Even with the two healthcare industries, Trump could split them apart by pushing first for the negotiation of prescription drug prices. When Medicare Part D was signed into law by Republicans in Congress and W. Bush, there was an explicit carve-out that the prices would not be negotiable -- corporate rape would be the rule. When the Democrats in Congress (insincerely) tried to pass this as a separate piece of legislation in 2007, Republicans stopped it and re-iterated their pledge to corporate rape in healthcare.
Trump, however, has been pushing for this policy single-mindedly on the campaign trail and in office. It's the only specific issue he ever addresses regarding healthcare. If the populist movement manages to kill off that big goal of the drug companies, they will have lost a major stake in their Chamber of Commerce membership, if not all of it.

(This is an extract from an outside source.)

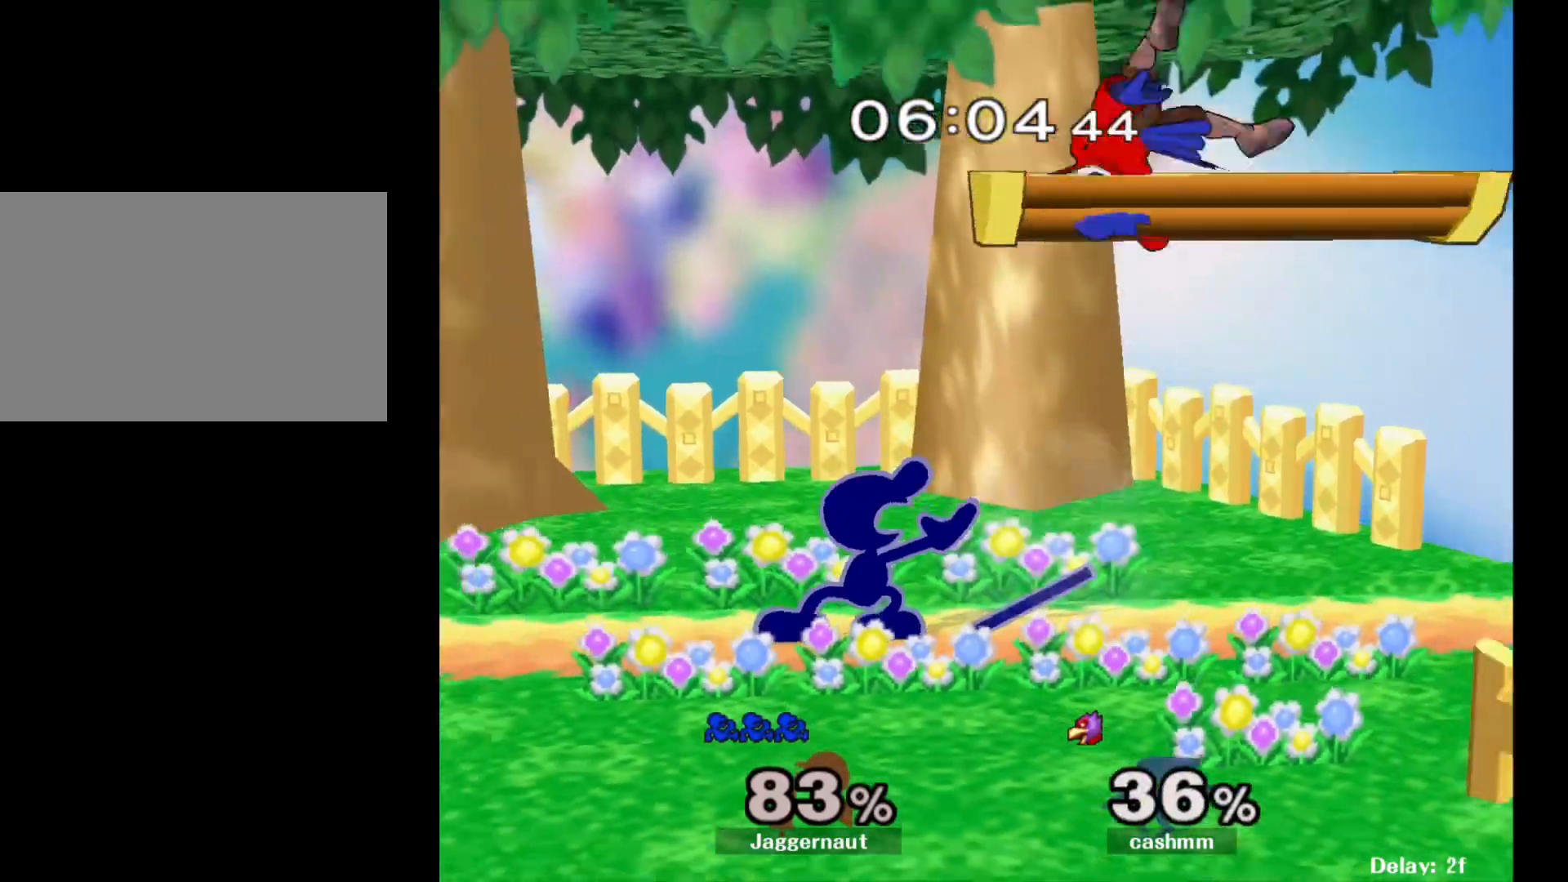
{"buttons": ["A"], "left_stick": "left", "right_stick": "center", "events": [[200, "Y", "down"], [250, "left_stick", "right"], [367, "A", "down"], [417, "Y", "up"], [500, "left_stick", "left"]]}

Then they could be played off against the insurance companies. The high premiums that insurance companies charge make it harder for the insured to consider drugs a worthwhile investment -- and that's lost business for the drug companies. But if the drug companies were muscled into lowering their prices, they could argue for the insurance companies to lower their premiums and include the now-cheaper drugs, expanding their market. The drug companies would be compensating, somewhat, for lower prices by selling in larger volume (i.e. by being included on more insurance plans).
It's not inaccurate to talk about "big business" or "corporate interests" as a monolithic thing, since they all do want the same abstract thing -- elite control over society. But they are distinct industries with specific concerns and agendas. The Chamber of Commerce is a coalition of disparate factions, sometimes cohesive and sometimes fragile.
As they became stronger, they got overly ambitious and self-assured of their invincibility, leading them to champion the most offensive policies -- banning the negotiation of prices for healthcare bought in wholesale quantities, the right to make teenagers addicted to poison, national citizens being replaced by fungible global labor-units, and so on and so forth. This sparked a populist and nationalist revolt, which will pick apart the factions one at a time, playing each conquered group off against the surviving groups until all are brought under control.
The Trump movement has proven that you can "fight City Hall," and it will prove you can bend corporations to the popular will. Chamber schmaymber!